The fast food chain has also reported an operating income of $411.8m, a 5.3% increase compared to $391m for the same period the previous year.

However, the company’s net income declined by 15.2% to $229.9m for 2018, compared with net income of $271.2m in 2017.

Diluted earnings per share (EPS) of the company were $2.71, a 7.8% decrease due to the impact of tax reform in the previous year.

“In 2018, we made substantial progress with our Blueprint for Growth designed to evolve Dunkin’ US into a beverage-led, on-the-go brand.”

In addition, Dunkin’ US comparable store sales saw a slight increase of 0.6% in FY2018 while Baskin-Robbins US comparable store sales declined by 0.6%.
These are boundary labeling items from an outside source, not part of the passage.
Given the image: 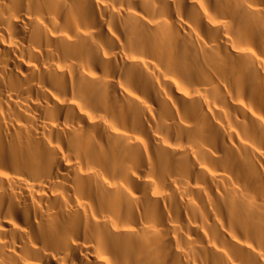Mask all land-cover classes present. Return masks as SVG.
Returning <instances> with one entry per match:
<instances>
[{
    "label": "bare ground",
    "instance_id": "obj_1",
    "mask_svg": "<svg viewBox=\"0 0 264 264\" xmlns=\"http://www.w3.org/2000/svg\"><path fill=\"white\" fill-rule=\"evenodd\" d=\"M0 264H264V0H0Z\"/></svg>",
    "mask_w": 264,
    "mask_h": 264
}]
</instances>
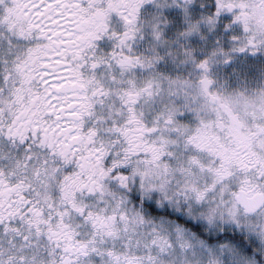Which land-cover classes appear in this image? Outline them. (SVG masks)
I'll use <instances>...</instances> for the list:
<instances>
[{
	"label": "snow or ice",
	"instance_id": "6c2138e0",
	"mask_svg": "<svg viewBox=\"0 0 264 264\" xmlns=\"http://www.w3.org/2000/svg\"><path fill=\"white\" fill-rule=\"evenodd\" d=\"M0 264H264V0H0Z\"/></svg>",
	"mask_w": 264,
	"mask_h": 264
}]
</instances>
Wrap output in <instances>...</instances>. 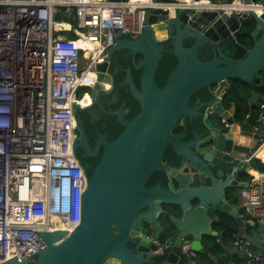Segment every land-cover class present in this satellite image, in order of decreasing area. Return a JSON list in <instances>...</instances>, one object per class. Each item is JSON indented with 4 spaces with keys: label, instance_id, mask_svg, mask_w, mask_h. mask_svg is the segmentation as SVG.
<instances>
[{
    "label": "water",
    "instance_id": "water-1",
    "mask_svg": "<svg viewBox=\"0 0 264 264\" xmlns=\"http://www.w3.org/2000/svg\"><path fill=\"white\" fill-rule=\"evenodd\" d=\"M196 1H208L213 6L200 4L193 8H180L173 16L169 12H145L143 27L136 40L125 36L116 38L115 45L109 48V55L127 50L133 59L137 54L143 57L141 63L132 65L134 70H140L139 89L131 68L126 70L124 77L130 95L139 104V112L127 120L124 105L108 111L123 130L111 141L106 135H101L95 154L99 145H103V151L92 173L86 175L87 187L81 193L79 224L70 233L66 230L35 231L44 240V248L24 260L14 256L0 264H186L183 261L185 256L189 264H193L188 251L207 255L208 251L201 245L202 237H219L217 231L211 228L212 223L217 221L216 213L235 218L237 237H245L246 230L255 226L254 220H243L234 207L218 199L225 184L220 188L211 186L204 191L187 189L192 182L201 183L202 175L192 166L187 167L189 173L183 175L174 167L168 171L167 165L162 164L168 147L182 161L193 160L190 149L193 143L171 136V130L180 117L192 119L200 115V110L204 108L206 125H209L206 120L209 115H217L232 124L231 119L228 120V112L235 106L231 103L230 110L225 108L228 91L238 94L256 109L263 101L264 0H239L244 6L235 5L232 9L225 6L231 7L236 0ZM249 21L253 22L251 47L237 42ZM157 32L162 36L159 37ZM168 39L170 52L175 55L177 63L164 85L159 87L155 75L163 55L160 42ZM185 42H189L190 46L185 47ZM224 46L231 48L238 59L230 56ZM202 54L208 58H201ZM108 61L109 57L96 65L95 74L99 82L94 88L103 89L101 82L112 83L107 74ZM235 80L243 89L233 83ZM202 88L207 89L211 98L198 106H189V98ZM252 116L243 123L231 127L229 124L226 134L215 131L214 137L206 142H210L217 152L230 153L242 163L248 156V153L242 152L247 148L243 141L251 138L258 118L254 115L256 119L252 121ZM245 127L251 132H245ZM78 131L83 134V129L78 127ZM260 142L255 145L254 153ZM218 154L214 158H220ZM204 159L210 161L211 156ZM246 166L252 169L249 162ZM156 171H167L170 190L159 184L145 187L149 176ZM173 184L179 188L177 192ZM246 187V182L240 183V188ZM181 197L197 198L203 206L196 209L190 207L185 212L184 228L181 222L170 217L175 230L181 228V238L189 241L185 250L180 240L175 242L176 235L168 239L170 247L166 249L154 250V243L146 241H142L138 254L127 247V242L133 241L129 235L136 234L132 228L136 227L141 207L148 206L151 210L146 217H140L138 227L143 231L145 223L159 232L156 217L162 211L160 205L176 202ZM183 206L189 207L187 202Z\"/></svg>",
    "mask_w": 264,
    "mask_h": 264
},
{
    "label": "built area",
    "instance_id": "built-area-1",
    "mask_svg": "<svg viewBox=\"0 0 264 264\" xmlns=\"http://www.w3.org/2000/svg\"><path fill=\"white\" fill-rule=\"evenodd\" d=\"M198 2L0 0V263L44 248L35 231L70 233L79 224L87 178L74 153L73 110L92 66V54L77 44L81 35L103 53L117 37H139L144 11L171 13ZM254 132L261 144L264 99ZM255 172L240 204L264 228V173ZM251 245L245 237L233 241L243 264H264V252Z\"/></svg>",
    "mask_w": 264,
    "mask_h": 264
},
{
    "label": "flooded vegetation",
    "instance_id": "flooded-vegetation-1",
    "mask_svg": "<svg viewBox=\"0 0 264 264\" xmlns=\"http://www.w3.org/2000/svg\"><path fill=\"white\" fill-rule=\"evenodd\" d=\"M171 34H169V36H171ZM128 39L136 40L137 38L133 39L128 37ZM168 41L170 40L168 39L167 41L160 42L163 50V55L160 62L164 61V57L167 55V53H170V48L167 43ZM78 46L84 48L86 56L92 54V66L90 70L86 71L83 76L82 82L85 84V86L77 90L76 96L78 103L74 105L73 110L77 125V139L75 143L76 148H74L75 155L84 172H86L89 169L92 170L100 160L103 151V145H99L98 152L96 154L95 149L101 138V135H106L108 141L112 140V136L109 137L107 135V128L109 125L108 111L117 110L121 105H124L125 118L127 120H131L127 117V113L129 112L128 96L130 92L127 85L124 84V77L126 70L128 68H132L134 63H141L143 57L137 54L133 59L127 50H118L111 55H109V49L103 53H100L94 49L90 50L85 46V43L83 44L82 42H79ZM184 46L189 47L190 44L185 42ZM107 57H109L107 74L109 75V78H111L112 83L101 82L103 89L100 90L94 88L95 84L99 82L96 79L95 67L97 64L103 63ZM201 58L206 59L208 56L202 54ZM134 77L135 75L133 73V79ZM135 85L139 89V86H137L136 82ZM237 86L243 89L241 84H238ZM227 93H229V96L232 97L233 100H230L229 97L225 103V108L230 110L231 103H233L235 106L231 112H228V120L231 119L232 124H230L227 119H223L217 115H209L206 118L209 125H206L204 108L200 110V115L192 119L188 118L187 116L180 117L176 125L171 130V136L184 142L193 143V145L190 147L191 151L193 152V160L182 161L180 158L176 157L171 148L168 147L163 155L162 164L167 165L168 171L174 167L176 171L183 175L188 174L189 172L186 168H190V166H192V169L202 175L201 183L192 182L188 185L187 189H201L204 191L206 188H210L211 186H217L220 188L223 186V184H225L220 191L218 199H222L225 203L234 207L238 211V216L247 221L249 218H247V216L244 214L240 204L239 193L242 189L240 188V183L246 182L248 184L252 174L250 172L251 169L248 168L246 164L247 162L251 164V161L256 157L254 153V147L261 139V135L254 132V128L258 123V118L253 126L251 138H246L243 141L247 148L242 152L244 154L248 153V156L242 163L230 153L217 152L211 143L206 141H208L211 137H214L216 134L215 131H218L219 134H226L228 132L227 129H229V124L231 127L233 124L243 123L251 114H253L251 118L252 121L255 120L256 116L254 117V115L259 116L260 107L259 109H256L255 105L249 106L246 101L242 100L238 94H235L233 91H228ZM210 98L211 97L208 94L207 89L206 91L199 90L189 98V106H198L208 101ZM242 115H244V117L242 120H240L239 118ZM78 127L79 130L80 128L83 129L82 135L81 132L78 131ZM245 128V132H251L249 128ZM260 133L262 134L263 132L261 131ZM86 147H88V149ZM217 154L220 158H214ZM207 156H211L210 161H205L204 158ZM158 184L161 187H165L170 190L167 171H156L152 173L145 182V187H153ZM173 188L176 192L179 190L175 184H173ZM185 202H187L189 207L183 206V203ZM160 206L162 211L159 212V215L156 217V227L159 229V232L150 229L145 223L143 224V231L142 228L138 227L140 217H146V213H148V211L151 209L148 206H143L138 210L139 220L136 224V227L132 228L136 234L129 235L133 241L129 240L126 244L127 247L133 250L135 253L138 254L140 252L139 248L141 247L142 241H146L147 243L153 242L155 245L154 250L169 248L170 245L168 243V239L174 235H176L175 242L177 240L181 241L183 250L189 246V241L181 238V228L178 231L175 230L170 217L181 222L182 227L184 228L185 212L190 207L193 209L203 207L201 201L194 197L186 199L181 197L176 202L170 204H161ZM216 216L217 221L212 223L211 228L217 231L219 237L216 239L212 236H203L201 239V245L203 248H205L204 245L208 237H212L217 243H221L223 238H226L222 235L221 231H218L217 228V226H224L222 223L223 220L224 222H234L237 225L235 218L223 216L220 213H216ZM234 249L235 248H233V250ZM188 252H190L192 262L195 263L194 261L197 259L198 253L192 252L191 250ZM183 261L186 264L190 263L186 256L183 258Z\"/></svg>",
    "mask_w": 264,
    "mask_h": 264
},
{
    "label": "trees",
    "instance_id": "trees-1",
    "mask_svg": "<svg viewBox=\"0 0 264 264\" xmlns=\"http://www.w3.org/2000/svg\"><path fill=\"white\" fill-rule=\"evenodd\" d=\"M184 1V0H183ZM187 3H191V0H185ZM253 28V22L249 21L247 25L242 29V34L238 38L237 42L240 45L251 47L252 46V40L250 38V32ZM66 37H70V39H73V35L70 33H67L65 35ZM169 45V48H171L170 41L167 42ZM189 43V42H188ZM190 44V43H189ZM233 58L238 59V57L234 54L232 55ZM177 63V59L174 54L167 53V55L164 57V61L159 63L158 70L155 75V81L156 84L159 87H162L165 83L166 78L169 75V72L174 68V66ZM135 77V82L137 83V86H139V74L140 70H134L133 67L131 68ZM132 73V74H133ZM235 85H240V83L235 80L233 81ZM201 90H205L206 88H202ZM200 90V91H201ZM230 93V92H229ZM229 93H227L226 99H229ZM129 112L127 113V117L129 119H132L138 112H139V104L138 102L129 94ZM230 100H233L232 97H230ZM244 115H242L239 119L242 120ZM108 128H107V135L110 137L112 136V140L116 138L120 132L123 130V127L119 125L115 119L114 116L109 115L108 118ZM252 169L255 171H258L259 173H264V160H259L254 158L251 161ZM86 175L89 176L92 173V170H87ZM249 179V177H248ZM247 218H249L247 216ZM223 227L217 226L218 231L222 232V235L226 238H223V241L221 243H217L212 237H208L205 242V249L208 251L207 255H201L198 254L197 259H195L194 264H243L244 258L242 254L237 251L236 249L233 250V241L237 238L238 234V228L237 225L234 222H224L223 220ZM257 224L255 223V226L248 228L246 230V236L245 238L250 240V236H253L254 230L257 228ZM251 242V240H250ZM252 243V242H251ZM263 244L264 248V241H260L259 244ZM250 248L253 251H257L256 245L252 244ZM233 250V251H232ZM264 251V249L262 250Z\"/></svg>",
    "mask_w": 264,
    "mask_h": 264
},
{
    "label": "bare ground",
    "instance_id": "bare-ground-1",
    "mask_svg": "<svg viewBox=\"0 0 264 264\" xmlns=\"http://www.w3.org/2000/svg\"><path fill=\"white\" fill-rule=\"evenodd\" d=\"M178 1V0H177ZM205 2H208V1H203V2H198V5H200V4H205ZM189 4H191V3H189ZM235 5H239V6H241V7H243L244 5L239 1V0H236L235 2H234V5H231V7H228V6H225L226 8H229V9H232V7L233 6H235ZM256 10H258V8L256 7L255 8ZM145 12H148V11H144L143 12V16H144V13ZM149 13V12H148ZM171 15L173 16L174 15V10H171ZM158 34H160V33H158ZM80 42H82L83 44L85 43V46L86 47H88L90 50L91 49H94L95 51H97V52H99L100 51V48H99V46L98 45H95L94 43H91V42H88L87 40H85V38L81 35V41ZM77 44H79V42L77 43ZM262 144V145H261ZM260 145V147H258V150L256 151V153H255V156L257 157V158H259L260 160H264V142L263 143H261ZM250 172L255 176H257V173L255 172V170H253V169H251L250 170ZM241 202V201H240ZM256 223V222H255Z\"/></svg>",
    "mask_w": 264,
    "mask_h": 264
},
{
    "label": "rangeland",
    "instance_id": "rangeland-1",
    "mask_svg": "<svg viewBox=\"0 0 264 264\" xmlns=\"http://www.w3.org/2000/svg\"><path fill=\"white\" fill-rule=\"evenodd\" d=\"M58 26H60V25H58ZM57 26V27H58ZM65 28H68V26L66 25V24H64L63 25ZM158 33H160V32H157V34ZM158 36L159 37H161L162 36V34L160 33V34H158ZM263 142H264V139H263ZM262 142V143H263ZM262 145V144H261ZM260 145V146H261ZM259 146V147H260ZM258 150V149H257ZM256 150V151H257ZM256 153V152H255ZM258 226H257V228L254 230V233H253V236H250L249 238L254 242V243H256V244H259V242L260 241H264V228H263V226L262 225H260V224H258V223H256ZM233 251V250H232ZM258 251H262V250H258Z\"/></svg>",
    "mask_w": 264,
    "mask_h": 264
},
{
    "label": "crops",
    "instance_id": "crops-1",
    "mask_svg": "<svg viewBox=\"0 0 264 264\" xmlns=\"http://www.w3.org/2000/svg\"><path fill=\"white\" fill-rule=\"evenodd\" d=\"M176 2H178V1H180V2H184L183 0H175ZM207 3V2H206ZM204 4V3H203ZM238 8V7H237ZM225 47V46H224ZM225 49H226V52L230 55V56H232V55H234L235 53H234V51L231 49V48H228V47H225ZM251 240V239H250ZM251 242H252V244H254V246L256 245V248L258 249V250H263L264 248L262 247L263 246V244H256V243H254L252 240H251ZM264 252V251H263ZM194 264V263H193Z\"/></svg>",
    "mask_w": 264,
    "mask_h": 264
},
{
    "label": "clouds",
    "instance_id": "clouds-1",
    "mask_svg": "<svg viewBox=\"0 0 264 264\" xmlns=\"http://www.w3.org/2000/svg\"><path fill=\"white\" fill-rule=\"evenodd\" d=\"M260 160V159H259ZM261 161V160H260Z\"/></svg>",
    "mask_w": 264,
    "mask_h": 264
}]
</instances>
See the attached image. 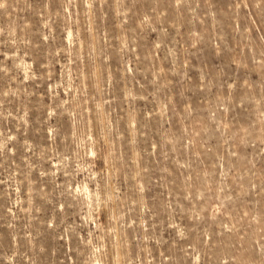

Dunkin’ Brands CEO David Hoffmann said: “In 2018, we made substantial progress with our Blueprint for Growth designed to evolve Dunkin’ US into a beverage-led, on-the-go brand.

“Along with making an unprecedented investment into the business, we implemented a deliberate sequencing of strategic initiatives including simplifying our menu nationwide, making our first foray into national value, debuting our NextGen new store design, unveiling our new Dunkin’ brand identity, and successfully relaunching our espresso beverages served at the speed of Dunkin’.

“While we did not drive consistent traffic momentum for the full year, we laid the foundation for future growth and, most importantly, along with our franchisees, are unified and well-positioned to capitalise in 2019 on our brand promise of ‘great coffee, fast.”

The quick service restaurant chain opened 392 new restaurants worldwide, including 278 Dunkin’ stores in the US.